Department of Pediatrics, Yale School of Medicine, New Haven, CT, USA; Department of Obstetrics, Gynecology and Reproductive Sciences, New Haven, CT, USA; Program in Human and Translational Immunology Yale School of Medicine, New Haven, CT, USA. Electronic address:

Published: March 2025

Glycogen Storage Disease type 1b (GSD1b) is a rare disease manifesting as hypoglycemia, recurrent infections and neutropenia, resulting from deleterious mutations in the SLC37A4 gene encoding the glucose-6-phosphate transporter.
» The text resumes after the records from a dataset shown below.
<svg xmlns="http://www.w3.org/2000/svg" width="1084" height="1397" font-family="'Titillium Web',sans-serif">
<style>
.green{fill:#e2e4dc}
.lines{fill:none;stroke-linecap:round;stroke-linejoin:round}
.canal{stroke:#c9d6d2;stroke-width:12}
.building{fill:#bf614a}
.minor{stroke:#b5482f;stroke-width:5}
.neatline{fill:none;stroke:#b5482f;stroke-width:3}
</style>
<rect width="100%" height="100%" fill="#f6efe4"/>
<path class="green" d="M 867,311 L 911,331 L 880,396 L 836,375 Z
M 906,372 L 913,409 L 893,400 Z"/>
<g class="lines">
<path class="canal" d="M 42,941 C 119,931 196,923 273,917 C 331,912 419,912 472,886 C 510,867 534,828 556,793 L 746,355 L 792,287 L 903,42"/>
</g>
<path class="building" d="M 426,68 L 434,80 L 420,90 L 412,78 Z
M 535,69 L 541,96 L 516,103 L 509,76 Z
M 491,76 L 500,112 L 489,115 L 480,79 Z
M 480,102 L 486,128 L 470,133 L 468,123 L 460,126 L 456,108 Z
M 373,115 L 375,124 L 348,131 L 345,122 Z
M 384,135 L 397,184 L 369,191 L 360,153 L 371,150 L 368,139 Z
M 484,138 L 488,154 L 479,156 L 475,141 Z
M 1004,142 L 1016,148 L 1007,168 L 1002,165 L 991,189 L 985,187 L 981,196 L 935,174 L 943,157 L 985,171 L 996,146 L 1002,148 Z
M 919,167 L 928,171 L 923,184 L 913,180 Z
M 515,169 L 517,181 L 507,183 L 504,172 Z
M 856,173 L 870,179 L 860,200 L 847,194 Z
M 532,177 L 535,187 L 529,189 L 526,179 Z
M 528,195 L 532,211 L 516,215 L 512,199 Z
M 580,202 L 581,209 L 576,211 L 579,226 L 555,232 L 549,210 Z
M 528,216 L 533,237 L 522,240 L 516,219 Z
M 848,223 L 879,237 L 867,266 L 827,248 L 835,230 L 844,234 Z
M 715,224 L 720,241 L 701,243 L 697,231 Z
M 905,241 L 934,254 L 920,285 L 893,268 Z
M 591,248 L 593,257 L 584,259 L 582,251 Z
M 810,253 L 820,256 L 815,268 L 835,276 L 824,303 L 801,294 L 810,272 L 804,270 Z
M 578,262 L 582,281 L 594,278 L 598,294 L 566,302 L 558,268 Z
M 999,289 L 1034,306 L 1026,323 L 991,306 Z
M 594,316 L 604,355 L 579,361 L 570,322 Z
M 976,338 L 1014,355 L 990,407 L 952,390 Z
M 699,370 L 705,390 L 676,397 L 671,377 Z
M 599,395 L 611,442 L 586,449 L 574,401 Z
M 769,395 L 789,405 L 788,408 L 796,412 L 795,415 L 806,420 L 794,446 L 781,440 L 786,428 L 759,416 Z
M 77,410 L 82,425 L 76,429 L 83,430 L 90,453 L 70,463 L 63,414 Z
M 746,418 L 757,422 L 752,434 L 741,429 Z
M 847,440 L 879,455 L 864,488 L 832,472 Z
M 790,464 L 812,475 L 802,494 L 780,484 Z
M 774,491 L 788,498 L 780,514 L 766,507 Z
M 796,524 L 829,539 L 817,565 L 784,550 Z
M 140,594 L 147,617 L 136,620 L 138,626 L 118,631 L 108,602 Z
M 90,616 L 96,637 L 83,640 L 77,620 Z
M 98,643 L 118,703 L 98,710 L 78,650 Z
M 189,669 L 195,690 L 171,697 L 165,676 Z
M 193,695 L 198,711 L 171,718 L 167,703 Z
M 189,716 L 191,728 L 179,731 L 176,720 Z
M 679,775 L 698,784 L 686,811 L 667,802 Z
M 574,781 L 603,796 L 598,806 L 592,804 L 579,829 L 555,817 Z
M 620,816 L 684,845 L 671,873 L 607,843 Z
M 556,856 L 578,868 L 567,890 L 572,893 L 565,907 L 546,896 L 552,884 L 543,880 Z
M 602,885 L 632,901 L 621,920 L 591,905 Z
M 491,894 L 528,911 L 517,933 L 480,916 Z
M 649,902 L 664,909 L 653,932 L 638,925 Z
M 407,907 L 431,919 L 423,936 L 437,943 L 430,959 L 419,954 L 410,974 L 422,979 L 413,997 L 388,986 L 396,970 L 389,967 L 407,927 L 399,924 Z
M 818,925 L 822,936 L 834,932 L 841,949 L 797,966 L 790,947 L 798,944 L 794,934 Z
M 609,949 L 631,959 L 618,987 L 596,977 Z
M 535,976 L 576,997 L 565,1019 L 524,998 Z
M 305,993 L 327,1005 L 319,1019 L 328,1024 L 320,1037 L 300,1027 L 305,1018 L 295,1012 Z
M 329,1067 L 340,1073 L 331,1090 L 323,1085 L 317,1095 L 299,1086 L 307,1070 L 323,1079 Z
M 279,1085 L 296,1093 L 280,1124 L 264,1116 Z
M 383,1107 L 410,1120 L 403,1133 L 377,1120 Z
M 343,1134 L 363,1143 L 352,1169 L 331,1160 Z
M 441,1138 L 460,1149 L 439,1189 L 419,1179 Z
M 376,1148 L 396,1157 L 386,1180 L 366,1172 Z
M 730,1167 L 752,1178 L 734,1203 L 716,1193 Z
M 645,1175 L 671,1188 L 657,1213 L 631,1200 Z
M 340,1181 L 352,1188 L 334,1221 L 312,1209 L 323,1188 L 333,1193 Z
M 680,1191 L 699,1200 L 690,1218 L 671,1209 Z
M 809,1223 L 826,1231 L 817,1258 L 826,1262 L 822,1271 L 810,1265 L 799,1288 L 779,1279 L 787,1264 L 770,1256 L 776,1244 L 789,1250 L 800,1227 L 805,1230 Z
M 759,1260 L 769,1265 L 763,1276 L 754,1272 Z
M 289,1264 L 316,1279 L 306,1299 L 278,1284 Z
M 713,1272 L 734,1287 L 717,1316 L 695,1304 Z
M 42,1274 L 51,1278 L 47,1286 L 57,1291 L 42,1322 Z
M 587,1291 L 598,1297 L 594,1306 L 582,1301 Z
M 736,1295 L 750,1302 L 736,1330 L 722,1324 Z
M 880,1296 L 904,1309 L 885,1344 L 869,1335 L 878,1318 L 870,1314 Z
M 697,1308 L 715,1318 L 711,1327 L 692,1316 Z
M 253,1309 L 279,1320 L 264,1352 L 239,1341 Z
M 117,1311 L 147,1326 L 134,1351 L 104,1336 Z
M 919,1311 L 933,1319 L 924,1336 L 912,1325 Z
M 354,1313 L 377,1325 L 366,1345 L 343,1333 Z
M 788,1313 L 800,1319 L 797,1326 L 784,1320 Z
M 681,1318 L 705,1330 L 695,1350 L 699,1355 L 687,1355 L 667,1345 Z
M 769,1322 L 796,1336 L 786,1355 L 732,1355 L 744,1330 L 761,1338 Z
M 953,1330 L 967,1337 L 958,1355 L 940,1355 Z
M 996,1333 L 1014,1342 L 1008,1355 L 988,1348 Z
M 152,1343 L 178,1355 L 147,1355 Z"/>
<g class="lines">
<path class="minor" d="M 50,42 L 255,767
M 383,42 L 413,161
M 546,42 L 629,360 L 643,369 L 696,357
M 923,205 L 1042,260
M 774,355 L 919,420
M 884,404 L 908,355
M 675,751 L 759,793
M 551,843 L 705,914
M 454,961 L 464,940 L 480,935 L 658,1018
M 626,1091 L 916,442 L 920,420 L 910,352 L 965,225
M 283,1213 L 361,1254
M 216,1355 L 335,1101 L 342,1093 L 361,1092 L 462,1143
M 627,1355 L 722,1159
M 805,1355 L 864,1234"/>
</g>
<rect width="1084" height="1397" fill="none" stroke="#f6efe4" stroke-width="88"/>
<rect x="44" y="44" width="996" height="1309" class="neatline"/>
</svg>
Classic treatment strategies in GSD1b focus on restoring neutrophil numbers and function; however, the immune defect is believed to be multifactorial and extensive immunophenotyping characterization is currently missing. Here we apply a systems immunology approach utilizing Cytometry by Time of Flight (CyTOF) to map the peripheral immune landscape of 6 GSD1b patients. When compared to control subjects, those with GSD1b had a significant reduction in immune sub-populations of classical monocytes, non-classical monocytes, and natural killer cells. Additionally, there was a preference towards a central versus an effector memory phenotype in multiple T cell populations. We also identified a global reduction of CD123, CD14, CCR4, CD24 and CD11b across several populations and a multi-cluster with upregulation of CXCR3, hinting at a potential role of impaired immune cell trafficking in the context of GSD1b. Taken together, our data suggest that that the immune impairment observed in GSD1b patients extends beyond neutropenia and affects innate and adaptive compartments, which may provide novel insights into the pathogenesis of this disorder.